◆ **PASSAGE TO READ**

---

Unless you want to. But I wouldn't recommend it. There's a lot of yelling, and you've pretty well sorted out the sides within the first few minutes. Really, I only read up for about ten minutes before going off to play with kittens instead. But there was an interesting thing, so let's get to that!
A friend linked
a blog rant about sexism in the atheist community, inspired by a recent teapot tempest. The saucers flew when one woman vlogged about having given a talk on sexism only to later find herself
followed into an elevator at 4am by a convention attendee who asked her to come back to his room to chat over coffee. She told the story to point out that, to a woman, being caught alone and propositioned late at night in an elevator by a stranger was creepy, and "Guys, don't do that."
(And a sad bit of brain sighs and points out how many guys I've known who would conclude that a woman who talks about sex at a convention must be a woman who puts out... Hey baby, how about some coffee?) Guys flew into a rage.
By God, they had the right to flirt and women needed to just
man up and get over this silly male-phobic paranoia of theirs!
Gals sighed. Which is it? Are women overreacting when they get creeped out by a guy following them late at night, or are they not careful enough if they get raped by a guy who followed them late at night?
Men huffed. He probably didn't intend to 'corner her.' All he did was ask if she wanted to go back to his room! If a man can't even ask a woman out...
Women huffed.

---

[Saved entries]

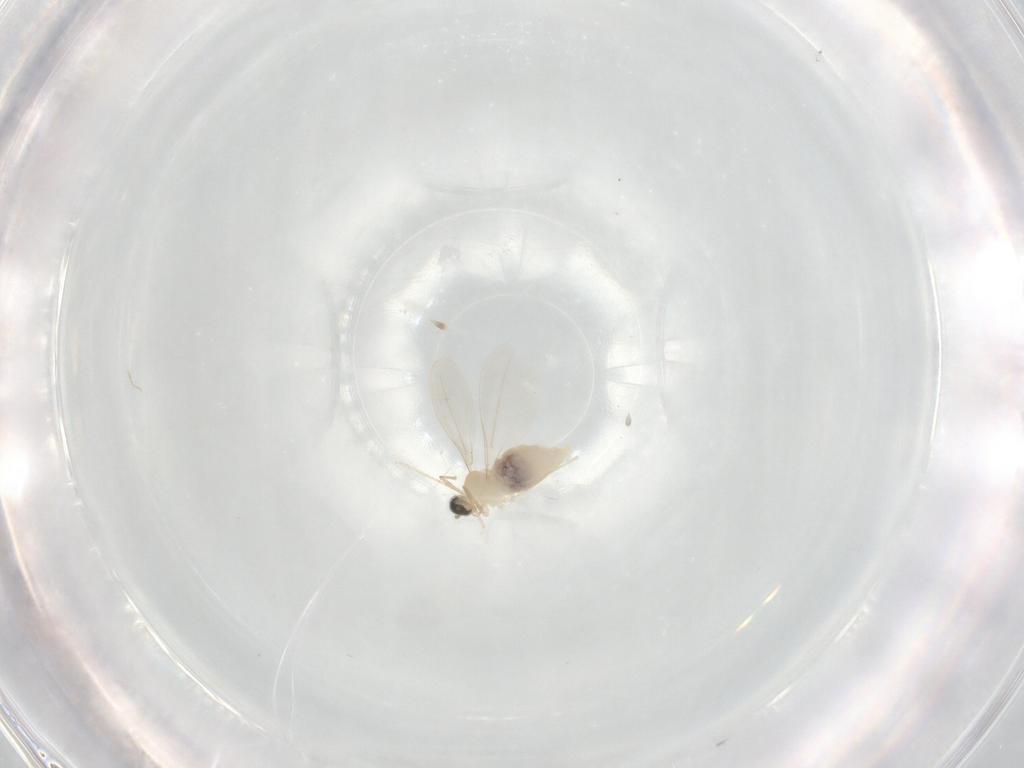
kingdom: Animalia
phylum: Arthropoda
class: Insecta
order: Diptera
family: Cecidomyiidae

---

◆ **SET PROBLEM**
Answer these questions using the post about the elevator incident above:
1. For about how long did the writer read up before leaving to play with kittens?
2. At what hour was the woman followed into the elevator?
3. What did the convention attendee invite her back to his room to do?

◆ **ANSWER IN FULL**
1. About ten minutes.
2. 4am.
3. To chat over coffee.